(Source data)
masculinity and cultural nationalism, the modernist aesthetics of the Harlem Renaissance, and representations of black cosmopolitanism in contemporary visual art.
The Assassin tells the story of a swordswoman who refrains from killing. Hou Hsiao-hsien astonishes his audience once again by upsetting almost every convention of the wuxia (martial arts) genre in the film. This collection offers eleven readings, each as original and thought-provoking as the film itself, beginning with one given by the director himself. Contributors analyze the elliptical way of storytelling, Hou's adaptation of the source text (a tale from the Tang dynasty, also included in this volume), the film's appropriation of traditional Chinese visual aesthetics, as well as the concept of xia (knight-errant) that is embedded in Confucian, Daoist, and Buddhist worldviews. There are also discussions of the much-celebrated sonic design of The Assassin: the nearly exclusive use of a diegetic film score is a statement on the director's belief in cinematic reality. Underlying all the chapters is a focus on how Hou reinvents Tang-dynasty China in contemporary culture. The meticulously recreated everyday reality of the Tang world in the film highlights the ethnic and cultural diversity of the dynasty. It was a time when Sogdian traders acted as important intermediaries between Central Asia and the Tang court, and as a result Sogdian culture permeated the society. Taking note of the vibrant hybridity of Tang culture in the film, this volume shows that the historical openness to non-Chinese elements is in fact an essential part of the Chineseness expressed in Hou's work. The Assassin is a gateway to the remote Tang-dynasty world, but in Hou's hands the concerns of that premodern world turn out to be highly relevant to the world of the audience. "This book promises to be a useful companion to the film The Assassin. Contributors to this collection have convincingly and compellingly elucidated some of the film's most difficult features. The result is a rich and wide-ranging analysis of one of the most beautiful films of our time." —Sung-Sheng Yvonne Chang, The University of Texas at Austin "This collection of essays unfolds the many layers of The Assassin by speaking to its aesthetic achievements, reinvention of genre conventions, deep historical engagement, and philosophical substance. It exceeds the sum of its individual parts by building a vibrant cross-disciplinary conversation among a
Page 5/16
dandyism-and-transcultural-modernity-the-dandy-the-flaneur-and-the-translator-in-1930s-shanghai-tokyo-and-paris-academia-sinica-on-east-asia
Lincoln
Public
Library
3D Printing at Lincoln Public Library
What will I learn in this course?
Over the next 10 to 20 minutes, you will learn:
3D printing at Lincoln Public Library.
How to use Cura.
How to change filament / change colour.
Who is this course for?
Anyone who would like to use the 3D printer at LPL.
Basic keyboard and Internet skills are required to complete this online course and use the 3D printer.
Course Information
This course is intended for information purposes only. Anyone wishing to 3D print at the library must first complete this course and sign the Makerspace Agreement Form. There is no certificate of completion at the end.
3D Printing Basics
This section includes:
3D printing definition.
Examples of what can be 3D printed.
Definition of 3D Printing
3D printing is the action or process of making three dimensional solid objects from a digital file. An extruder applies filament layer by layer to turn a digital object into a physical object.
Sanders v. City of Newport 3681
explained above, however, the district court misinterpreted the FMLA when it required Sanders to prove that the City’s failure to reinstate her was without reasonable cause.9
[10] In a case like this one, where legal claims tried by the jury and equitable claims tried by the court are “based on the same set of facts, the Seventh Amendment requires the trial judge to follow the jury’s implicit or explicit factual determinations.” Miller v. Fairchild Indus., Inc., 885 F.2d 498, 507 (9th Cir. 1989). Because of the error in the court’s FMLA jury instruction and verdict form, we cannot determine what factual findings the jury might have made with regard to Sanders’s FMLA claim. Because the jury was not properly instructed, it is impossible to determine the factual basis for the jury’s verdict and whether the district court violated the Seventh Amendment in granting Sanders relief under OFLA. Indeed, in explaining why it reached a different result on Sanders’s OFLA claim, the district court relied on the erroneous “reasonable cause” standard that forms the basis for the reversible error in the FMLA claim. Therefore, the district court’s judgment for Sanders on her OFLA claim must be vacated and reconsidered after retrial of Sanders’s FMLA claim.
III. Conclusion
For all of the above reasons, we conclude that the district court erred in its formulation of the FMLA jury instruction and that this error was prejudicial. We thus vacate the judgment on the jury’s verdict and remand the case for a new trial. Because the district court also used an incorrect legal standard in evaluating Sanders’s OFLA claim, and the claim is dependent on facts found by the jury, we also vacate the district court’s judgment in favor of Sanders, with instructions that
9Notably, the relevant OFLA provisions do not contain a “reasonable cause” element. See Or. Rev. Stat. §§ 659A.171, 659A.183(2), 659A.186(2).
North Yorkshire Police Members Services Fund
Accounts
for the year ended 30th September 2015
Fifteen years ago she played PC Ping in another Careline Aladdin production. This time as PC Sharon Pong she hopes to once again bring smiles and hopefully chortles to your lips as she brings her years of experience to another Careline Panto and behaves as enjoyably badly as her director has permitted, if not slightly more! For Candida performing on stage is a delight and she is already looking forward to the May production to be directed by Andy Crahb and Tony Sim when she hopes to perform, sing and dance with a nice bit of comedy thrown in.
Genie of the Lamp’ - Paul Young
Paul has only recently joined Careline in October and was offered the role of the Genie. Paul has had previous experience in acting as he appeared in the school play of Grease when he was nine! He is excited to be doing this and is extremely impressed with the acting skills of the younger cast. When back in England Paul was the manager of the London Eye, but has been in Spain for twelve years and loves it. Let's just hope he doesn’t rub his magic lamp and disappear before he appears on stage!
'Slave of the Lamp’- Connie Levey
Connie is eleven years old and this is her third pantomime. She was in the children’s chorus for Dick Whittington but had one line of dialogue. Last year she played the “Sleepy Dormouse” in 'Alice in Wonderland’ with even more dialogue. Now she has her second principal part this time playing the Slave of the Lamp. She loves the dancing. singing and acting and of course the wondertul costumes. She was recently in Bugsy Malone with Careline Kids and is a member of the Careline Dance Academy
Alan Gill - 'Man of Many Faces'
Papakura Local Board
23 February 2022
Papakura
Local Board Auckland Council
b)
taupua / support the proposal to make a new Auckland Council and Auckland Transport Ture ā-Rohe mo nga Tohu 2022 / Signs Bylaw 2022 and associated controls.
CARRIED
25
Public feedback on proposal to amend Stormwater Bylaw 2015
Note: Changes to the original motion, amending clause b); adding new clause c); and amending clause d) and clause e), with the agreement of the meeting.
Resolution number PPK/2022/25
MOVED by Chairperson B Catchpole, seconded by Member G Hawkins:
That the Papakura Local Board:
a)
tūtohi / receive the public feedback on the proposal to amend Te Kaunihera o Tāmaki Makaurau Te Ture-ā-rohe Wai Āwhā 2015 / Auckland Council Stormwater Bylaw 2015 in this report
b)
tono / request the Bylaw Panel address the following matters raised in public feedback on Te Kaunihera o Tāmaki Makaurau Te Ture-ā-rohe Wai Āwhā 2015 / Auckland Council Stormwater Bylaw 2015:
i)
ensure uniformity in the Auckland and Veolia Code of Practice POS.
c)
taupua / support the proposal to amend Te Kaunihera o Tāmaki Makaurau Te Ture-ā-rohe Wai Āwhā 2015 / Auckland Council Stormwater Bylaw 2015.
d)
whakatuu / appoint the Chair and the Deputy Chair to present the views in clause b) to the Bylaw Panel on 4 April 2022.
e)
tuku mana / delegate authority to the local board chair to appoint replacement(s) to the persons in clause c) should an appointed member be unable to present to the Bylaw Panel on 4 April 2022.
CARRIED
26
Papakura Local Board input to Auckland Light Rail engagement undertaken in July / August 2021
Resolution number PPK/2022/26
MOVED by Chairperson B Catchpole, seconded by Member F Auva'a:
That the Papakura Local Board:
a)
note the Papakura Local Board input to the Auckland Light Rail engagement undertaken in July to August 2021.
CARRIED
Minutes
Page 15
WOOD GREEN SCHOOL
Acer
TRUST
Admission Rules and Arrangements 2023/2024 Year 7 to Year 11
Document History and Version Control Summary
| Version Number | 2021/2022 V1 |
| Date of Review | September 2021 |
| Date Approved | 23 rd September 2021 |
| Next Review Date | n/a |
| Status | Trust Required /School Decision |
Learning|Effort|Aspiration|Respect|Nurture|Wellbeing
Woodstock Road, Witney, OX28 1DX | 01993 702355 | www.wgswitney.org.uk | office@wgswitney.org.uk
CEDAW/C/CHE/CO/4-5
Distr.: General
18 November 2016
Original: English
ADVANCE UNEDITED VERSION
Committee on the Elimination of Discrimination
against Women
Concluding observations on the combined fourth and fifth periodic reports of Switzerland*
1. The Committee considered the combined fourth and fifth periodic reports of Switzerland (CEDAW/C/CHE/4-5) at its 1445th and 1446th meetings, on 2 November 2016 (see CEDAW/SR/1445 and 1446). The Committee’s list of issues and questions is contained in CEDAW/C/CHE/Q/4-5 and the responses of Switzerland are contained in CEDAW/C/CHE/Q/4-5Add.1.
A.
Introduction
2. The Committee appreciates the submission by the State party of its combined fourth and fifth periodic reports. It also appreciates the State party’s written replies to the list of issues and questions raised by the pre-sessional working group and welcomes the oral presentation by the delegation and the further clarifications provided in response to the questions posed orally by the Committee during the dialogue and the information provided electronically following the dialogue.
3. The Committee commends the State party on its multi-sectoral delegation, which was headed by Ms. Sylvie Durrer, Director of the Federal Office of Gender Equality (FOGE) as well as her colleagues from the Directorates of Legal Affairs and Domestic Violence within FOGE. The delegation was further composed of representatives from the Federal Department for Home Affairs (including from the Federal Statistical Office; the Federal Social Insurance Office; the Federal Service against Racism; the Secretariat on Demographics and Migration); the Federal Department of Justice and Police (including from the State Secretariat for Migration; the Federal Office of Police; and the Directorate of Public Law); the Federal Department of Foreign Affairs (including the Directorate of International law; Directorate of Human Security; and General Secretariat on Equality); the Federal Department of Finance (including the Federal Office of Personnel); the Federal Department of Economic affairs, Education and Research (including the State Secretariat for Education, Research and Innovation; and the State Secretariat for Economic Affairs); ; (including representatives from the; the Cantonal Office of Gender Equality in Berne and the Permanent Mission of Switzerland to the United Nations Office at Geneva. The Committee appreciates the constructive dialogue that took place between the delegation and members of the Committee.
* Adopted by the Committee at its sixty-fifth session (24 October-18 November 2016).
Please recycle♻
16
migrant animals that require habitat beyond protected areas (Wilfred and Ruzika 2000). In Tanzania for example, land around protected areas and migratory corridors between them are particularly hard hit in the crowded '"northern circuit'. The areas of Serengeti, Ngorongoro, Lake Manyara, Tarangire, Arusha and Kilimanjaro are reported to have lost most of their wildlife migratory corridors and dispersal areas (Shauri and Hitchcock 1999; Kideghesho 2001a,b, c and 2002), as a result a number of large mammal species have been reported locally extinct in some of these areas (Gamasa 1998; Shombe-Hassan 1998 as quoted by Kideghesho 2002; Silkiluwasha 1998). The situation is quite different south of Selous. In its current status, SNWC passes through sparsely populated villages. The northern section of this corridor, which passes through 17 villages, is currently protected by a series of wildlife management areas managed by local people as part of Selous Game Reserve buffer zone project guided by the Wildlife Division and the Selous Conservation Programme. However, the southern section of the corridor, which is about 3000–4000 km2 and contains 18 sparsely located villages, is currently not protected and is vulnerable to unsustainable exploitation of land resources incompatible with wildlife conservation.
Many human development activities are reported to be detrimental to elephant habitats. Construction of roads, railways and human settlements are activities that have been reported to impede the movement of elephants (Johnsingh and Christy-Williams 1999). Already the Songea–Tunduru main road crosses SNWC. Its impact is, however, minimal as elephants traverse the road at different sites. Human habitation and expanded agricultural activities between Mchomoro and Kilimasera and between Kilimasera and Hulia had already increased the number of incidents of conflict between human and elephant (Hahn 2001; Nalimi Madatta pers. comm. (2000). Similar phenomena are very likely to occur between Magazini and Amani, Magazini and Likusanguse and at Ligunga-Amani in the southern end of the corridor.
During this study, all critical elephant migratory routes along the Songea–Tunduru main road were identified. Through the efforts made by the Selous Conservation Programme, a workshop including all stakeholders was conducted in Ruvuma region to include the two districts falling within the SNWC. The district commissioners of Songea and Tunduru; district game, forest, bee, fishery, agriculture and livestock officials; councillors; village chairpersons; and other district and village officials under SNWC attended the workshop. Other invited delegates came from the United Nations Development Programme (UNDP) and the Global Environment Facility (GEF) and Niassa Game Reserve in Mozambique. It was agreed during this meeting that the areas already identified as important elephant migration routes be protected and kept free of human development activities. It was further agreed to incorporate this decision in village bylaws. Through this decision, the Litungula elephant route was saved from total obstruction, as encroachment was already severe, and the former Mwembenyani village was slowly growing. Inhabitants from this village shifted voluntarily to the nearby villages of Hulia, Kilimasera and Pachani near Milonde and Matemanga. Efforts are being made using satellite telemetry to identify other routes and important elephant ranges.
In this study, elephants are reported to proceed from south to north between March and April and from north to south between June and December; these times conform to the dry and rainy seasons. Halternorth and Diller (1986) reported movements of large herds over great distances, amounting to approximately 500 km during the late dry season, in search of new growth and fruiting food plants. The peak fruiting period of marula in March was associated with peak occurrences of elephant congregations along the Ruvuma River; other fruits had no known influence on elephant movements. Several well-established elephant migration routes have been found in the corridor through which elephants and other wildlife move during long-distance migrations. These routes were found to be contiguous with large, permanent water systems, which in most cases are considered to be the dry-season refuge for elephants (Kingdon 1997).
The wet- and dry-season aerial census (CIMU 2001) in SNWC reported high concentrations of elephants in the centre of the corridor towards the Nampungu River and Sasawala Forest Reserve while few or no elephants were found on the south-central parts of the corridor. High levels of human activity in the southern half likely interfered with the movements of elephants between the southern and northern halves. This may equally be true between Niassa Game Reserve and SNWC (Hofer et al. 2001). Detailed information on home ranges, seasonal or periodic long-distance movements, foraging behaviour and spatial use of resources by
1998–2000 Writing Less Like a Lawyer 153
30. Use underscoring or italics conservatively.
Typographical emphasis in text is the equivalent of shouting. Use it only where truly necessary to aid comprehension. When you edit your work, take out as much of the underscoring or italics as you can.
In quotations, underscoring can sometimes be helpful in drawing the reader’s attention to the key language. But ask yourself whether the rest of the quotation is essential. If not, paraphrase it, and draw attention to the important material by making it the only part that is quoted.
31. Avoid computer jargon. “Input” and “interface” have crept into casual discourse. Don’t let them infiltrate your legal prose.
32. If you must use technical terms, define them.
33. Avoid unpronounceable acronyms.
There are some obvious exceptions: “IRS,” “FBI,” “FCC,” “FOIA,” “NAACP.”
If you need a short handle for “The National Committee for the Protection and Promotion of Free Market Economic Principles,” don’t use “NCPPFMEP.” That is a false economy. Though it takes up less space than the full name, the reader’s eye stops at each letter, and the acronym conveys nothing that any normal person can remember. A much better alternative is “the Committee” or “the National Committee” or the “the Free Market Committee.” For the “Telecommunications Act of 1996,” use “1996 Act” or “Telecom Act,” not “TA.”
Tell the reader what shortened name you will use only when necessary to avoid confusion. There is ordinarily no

**Problem to solve:** Where a line of the data contains "seconded", copy that line.

**Task answer:**
MOVED by Chairperson B Catchpole, seconded by Member G Hawkins:
MOVED by Chairperson B Catchpole, seconded by Member F Auva'a:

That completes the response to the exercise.